* [Task list]
A. Answer these from the island post, one answer per line, marked (i), (ii), (iii) like the questions.
(i) How long did the heavy rain last?
(ii) On what did the potter arrive?
(iii) Who owns the house and six acres where the potter now lives?
B. Copy out the section of the island post that opens with the words containing "Returning home, I" and closes with "her potter lover.", substituting "bicycle" for "motorbike".
C. Resume the island post after its final sentence and write what comes next.

* [Selected passage]
==============================
May 16, 2008

Democracy island style

Filed under: misc — Duchess @ 10:37 pm

It rained heavily and without let up for two nights and two days. When the water finally stopped coming down from the sky, it rose up again from the ground, and the air was full of mist. As I walked the dog I had to step carefully to avoid the dozens of slugs (and one snake) sliming along the roadside. And I thought England was wet.

Returning home, I met a visitor on motorbike, a potter friend of my mother and of G. The potter is a woman in her early sixties, tall and still striking with the strong features of Minnesota immigrant stock. She came to the Island thirty some years ago as a young woman with her potter lover.

When she had borne him two children, first her lover took other lovers and then he took himself away. She knew he wouldn’t stay after the children came. He’d left three to be with her. Living on what she could earn from her pots as she raised her son and daughter she finally found she couldn’t pay the mortgage and her father took it on. He owns the house and six acres where she now lives with a toothless headstone carver.
==============================
* [Dataset content]
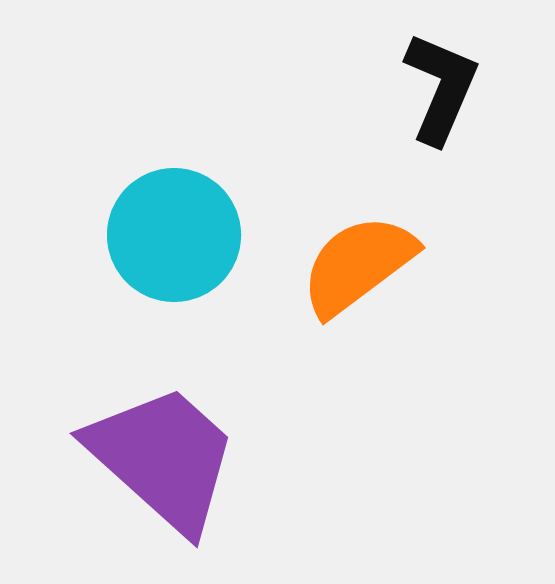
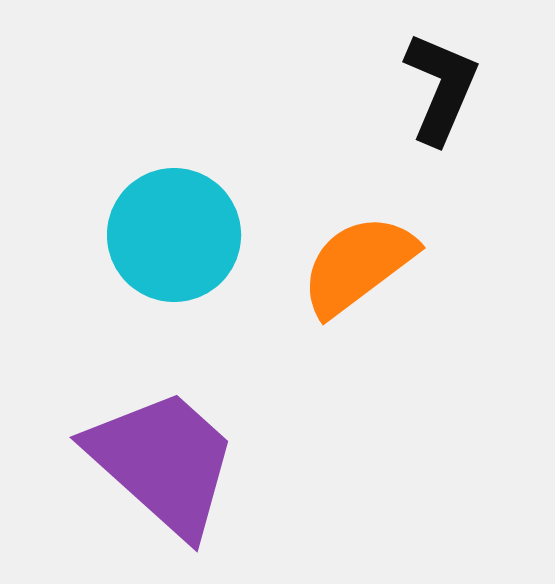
purple trapezoid: moved 4 px down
==============================
* [Answers to the exercises]
A.
(i) Two nights and two days.
(ii) A motorbike.
(iii) Her father.

B.
Returning home, I met a visitor on bicycle, a potter friend of my mother and of G. The potter is a woman in her early sixties, tall and still striking with the strong features of Minnesota immigrant stock. She came to the Island thirty some years ago as a young woman with her potter lover.

C.
The headstone carving business isn’t so good, apparently, what with recession and cremation, and in her late fifties she decided that she was going to have to find a way to earn more money. Her elderly father agreed to pay her fees and she studied the offerings of the local technical college on the mainland, though for months she could hardly think of it without tears. Retraining was final proof that she had failed as a potter. But she found going back to “school” as the Americans call anything from kindergarten to PhD, was exciting and fun, and a couple of years later she graduated with two degrees, one in civil engineering and the other in surveying. There was a lot of overlap in courses, she explained, so she might as well get both at the same time.

Now she rides about the highways on her motorbike inspecting sewer pipelines and road building projects. “I’m the Permit Queen” she tells me, so I guess I should call her that.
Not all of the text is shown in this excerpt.